REQUIRED ACTION
Repeat the records exactly. Leave out the pictures.

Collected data

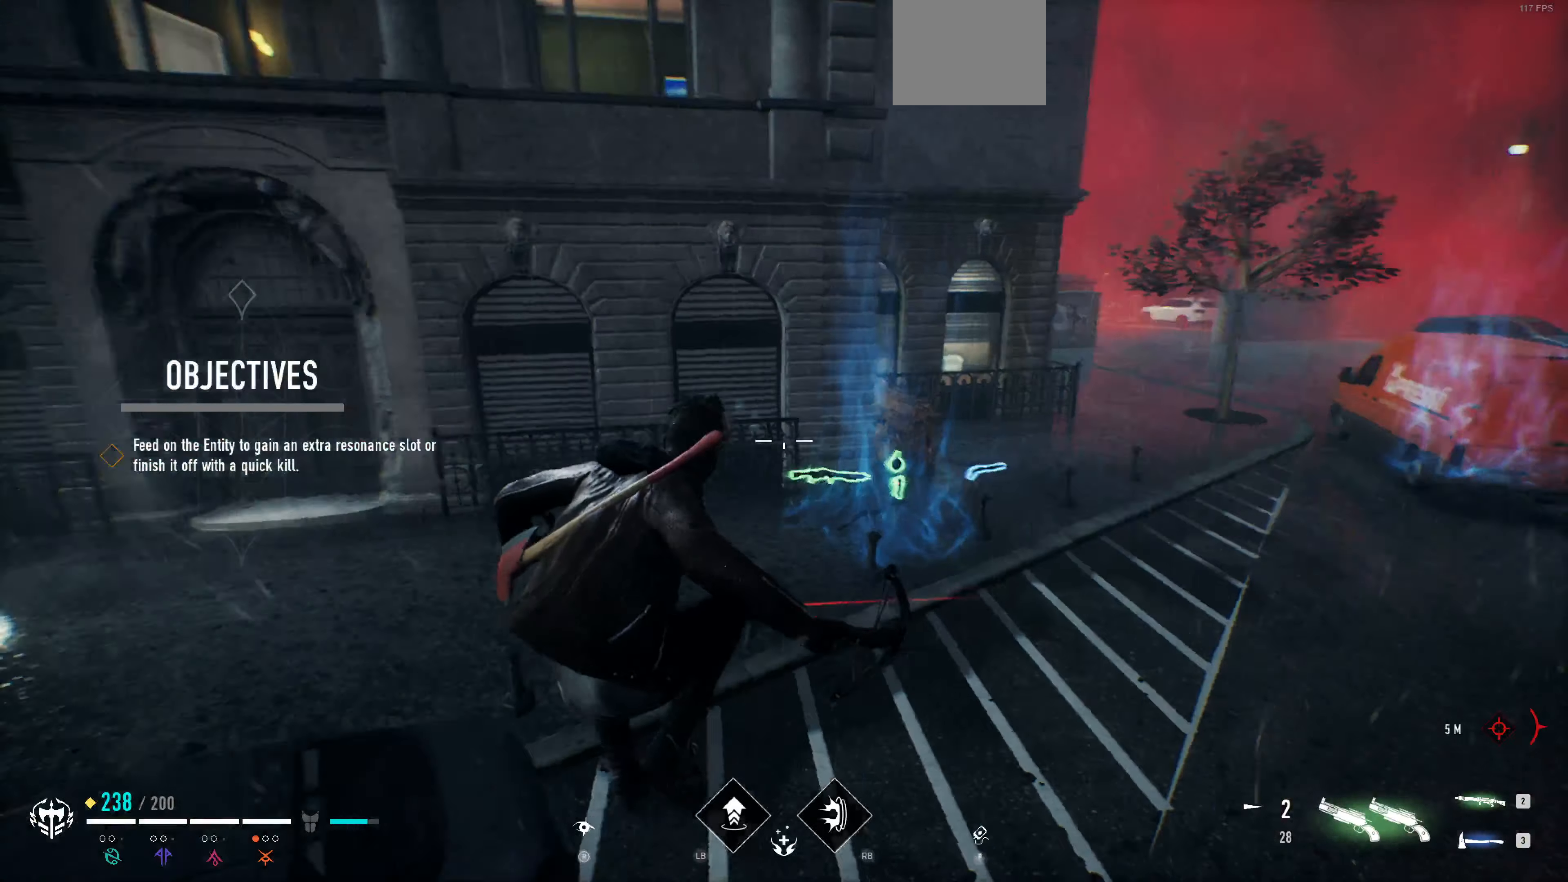
{"buttons": [], "left_stick": "center", "right_stick": "center", "events": [[33, "right_stick", "center"], [433, "left_stick", "center"]]}
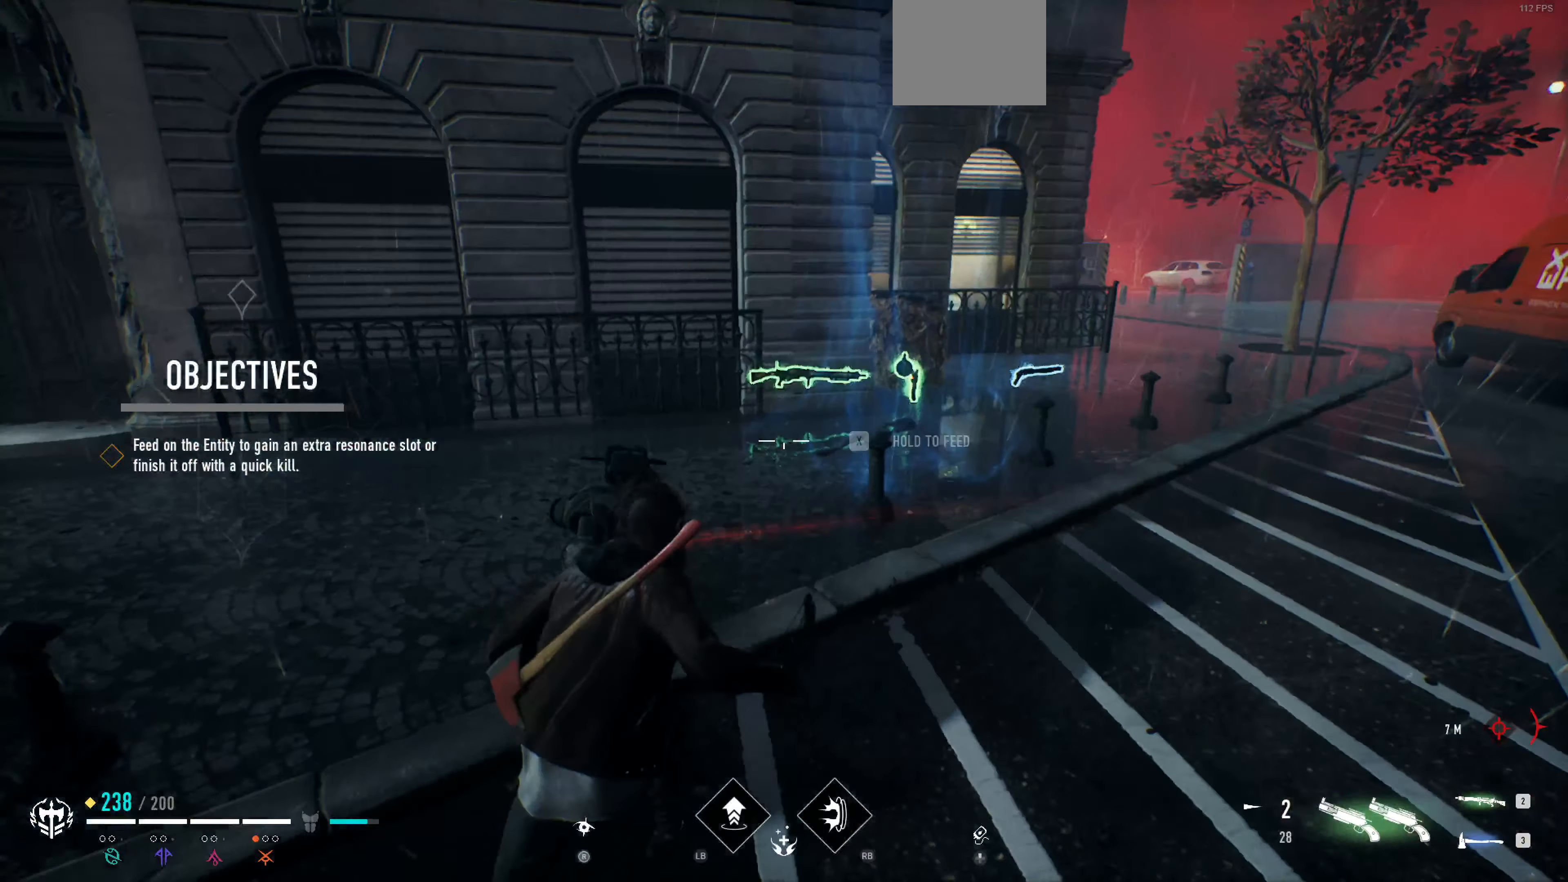
{"buttons": ["SQUARE"], "left_stick": "center", "right_stick": "center", "events": [[66, "SQUARE", "down"]]}
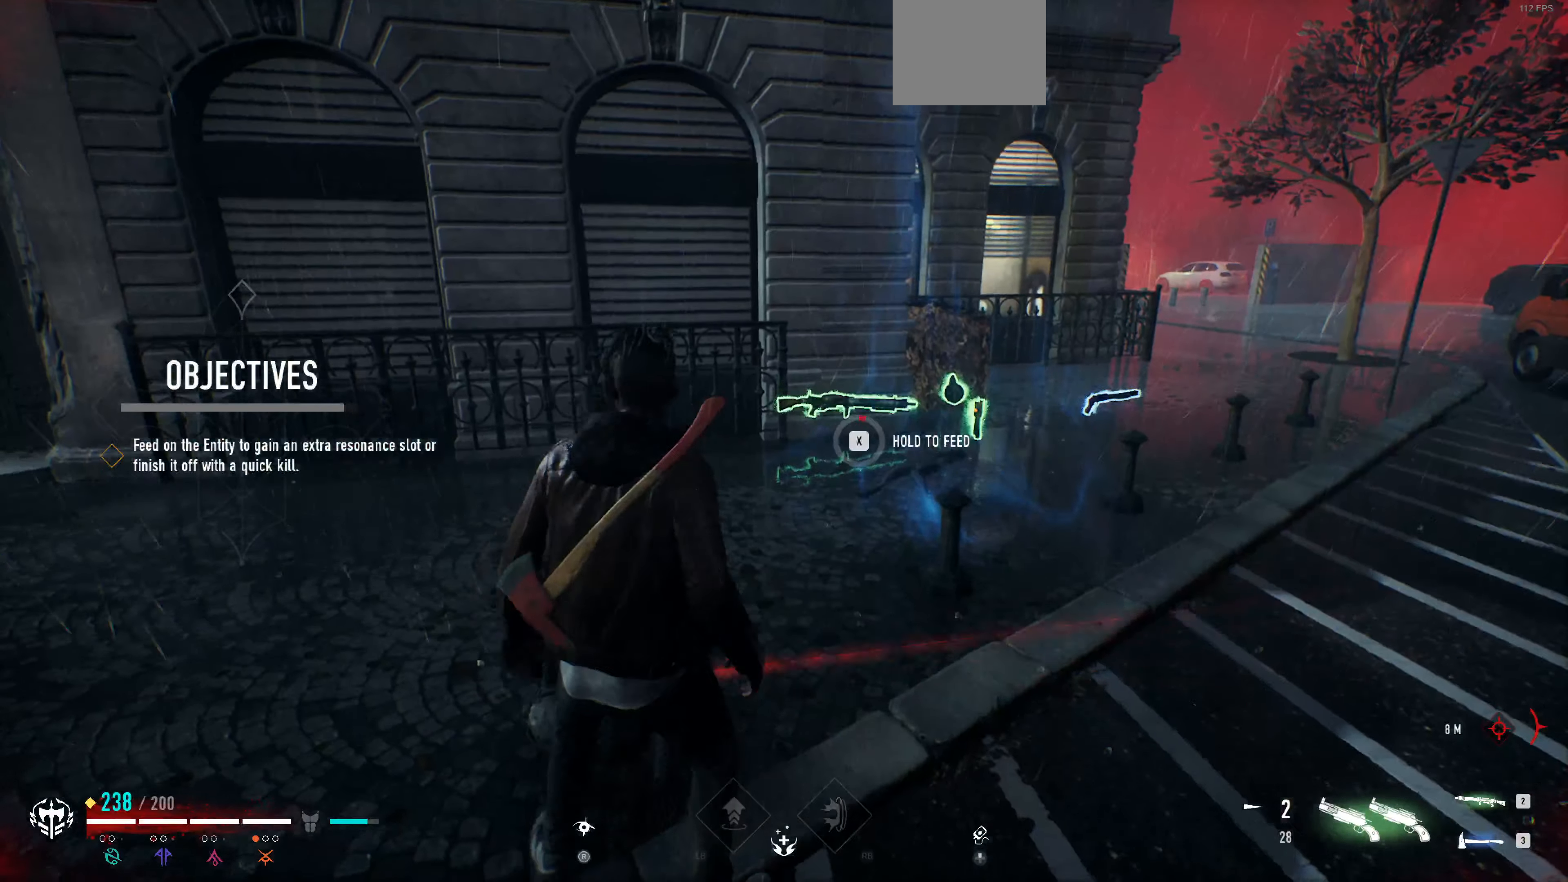
{"buttons": ["SQUARE"], "left_stick": "center", "right_stick": "center", "events": []}
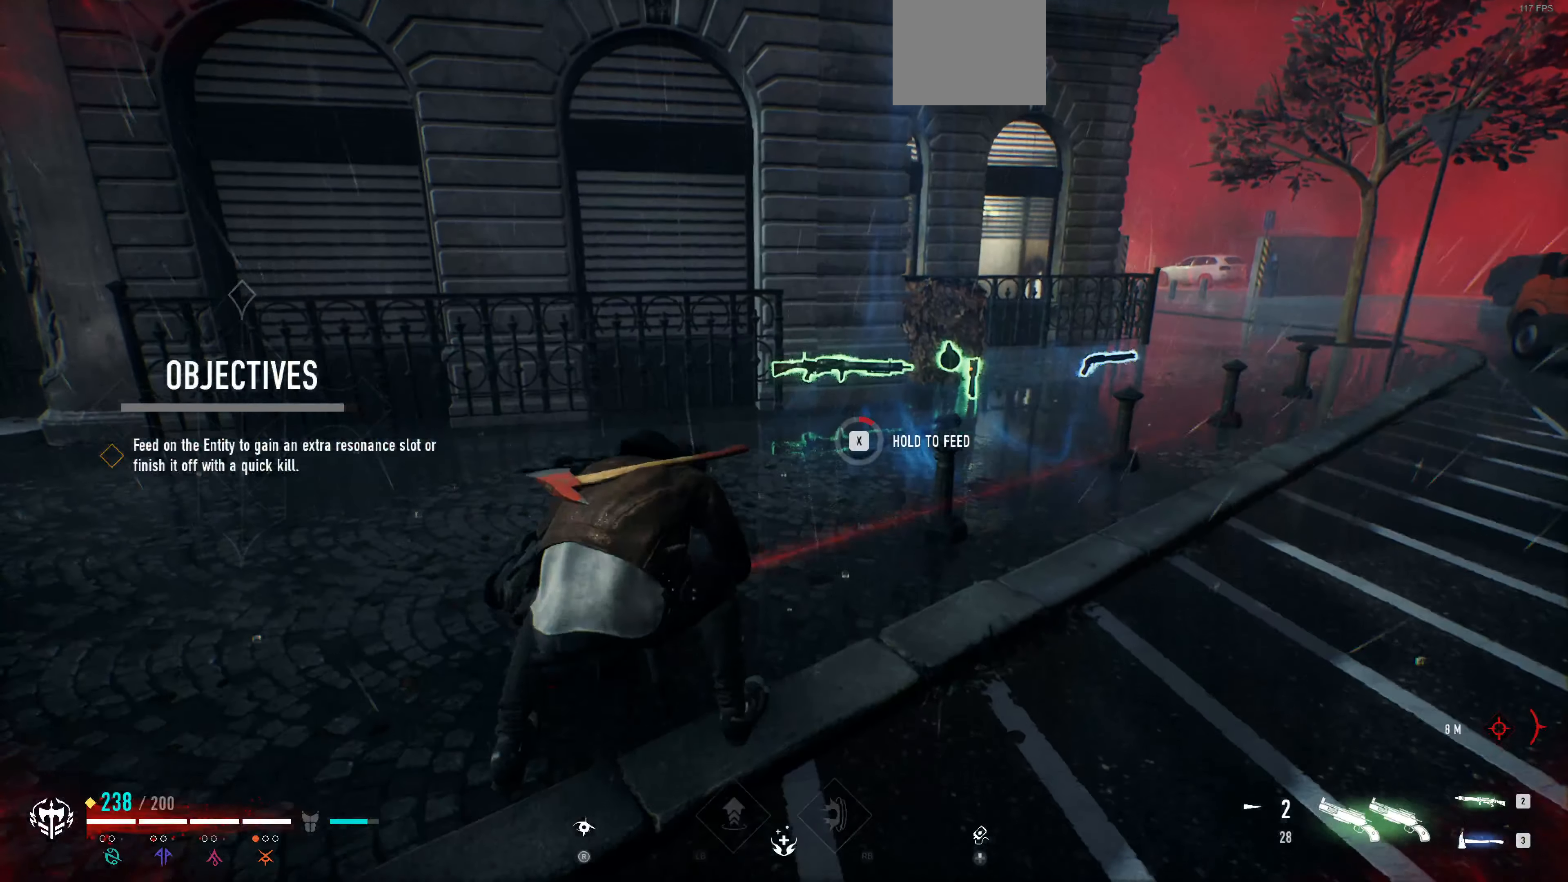
{"buttons": ["SQUARE"], "left_stick": "center", "right_stick": "right", "events": [[500, "right_stick", "right"]]}
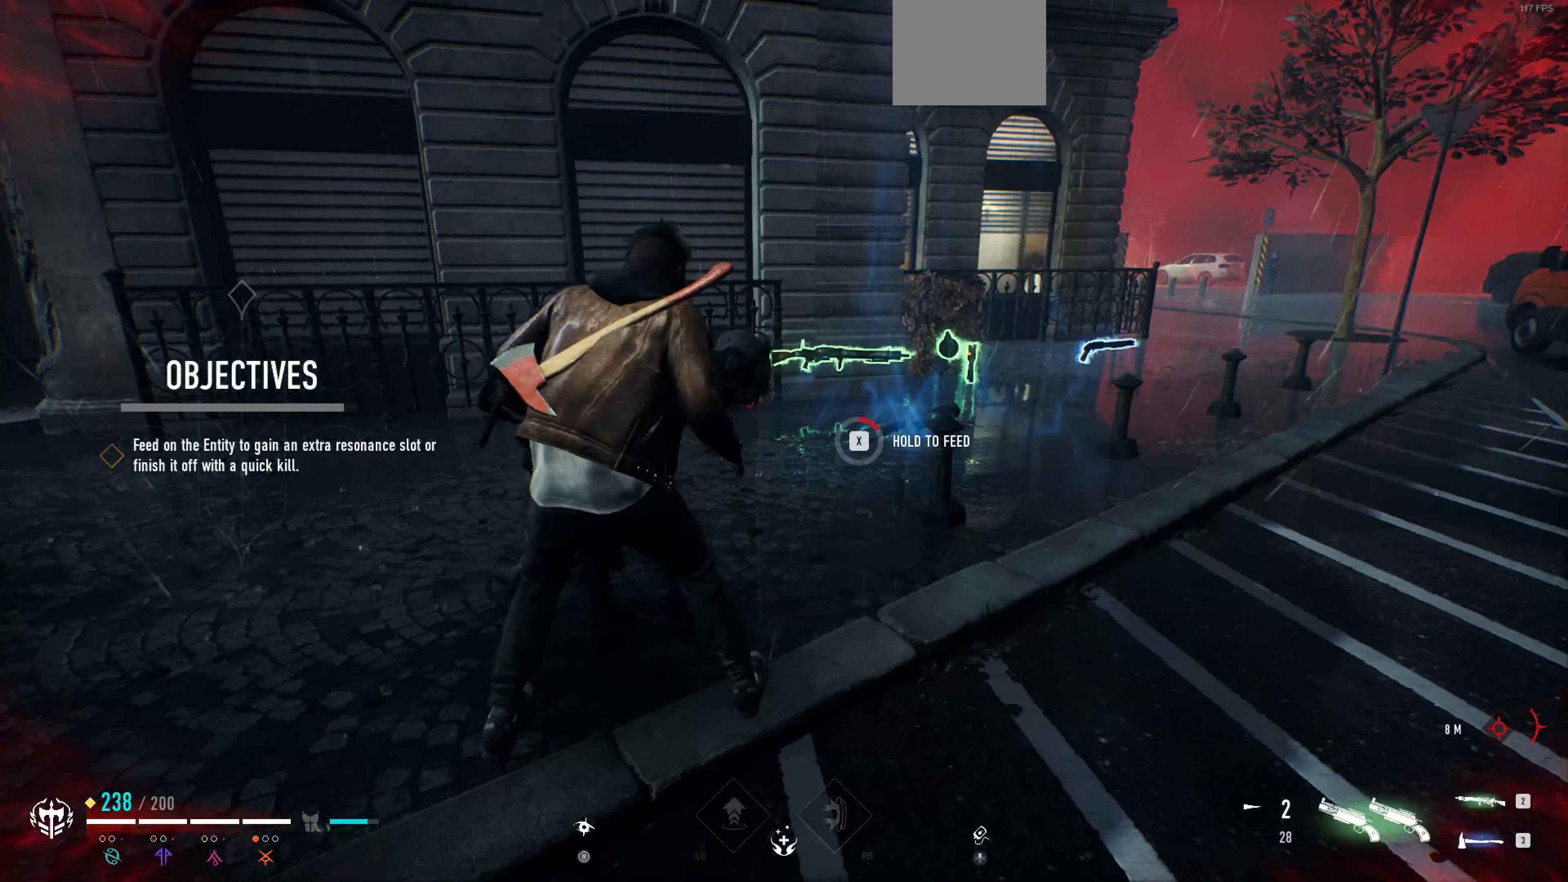
{"buttons": ["SQUARE"], "left_stick": "center", "right_stick": "right", "events": []}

RESPONSE
{"buttons": [], "left_stick": "center", "right_stick": "center", "events": [[33, "right_stick", "center"], [433, "left_stick", "center"]]}
{"buttons": ["SQUARE"], "left_stick": "center", "right_stick": "center", "events": [[66, "SQUARE", "down"]]}
{"buttons": ["SQUARE"], "left_stick": "center", "right_stick": "center", "events": []}
{"buttons": ["SQUARE"], "left_stick": "center", "right_stick": "right", "events": [[500, "right_stick", "right"]]}
{"buttons": ["SQUARE"], "left_stick": "center", "right_stick": "right", "events": []}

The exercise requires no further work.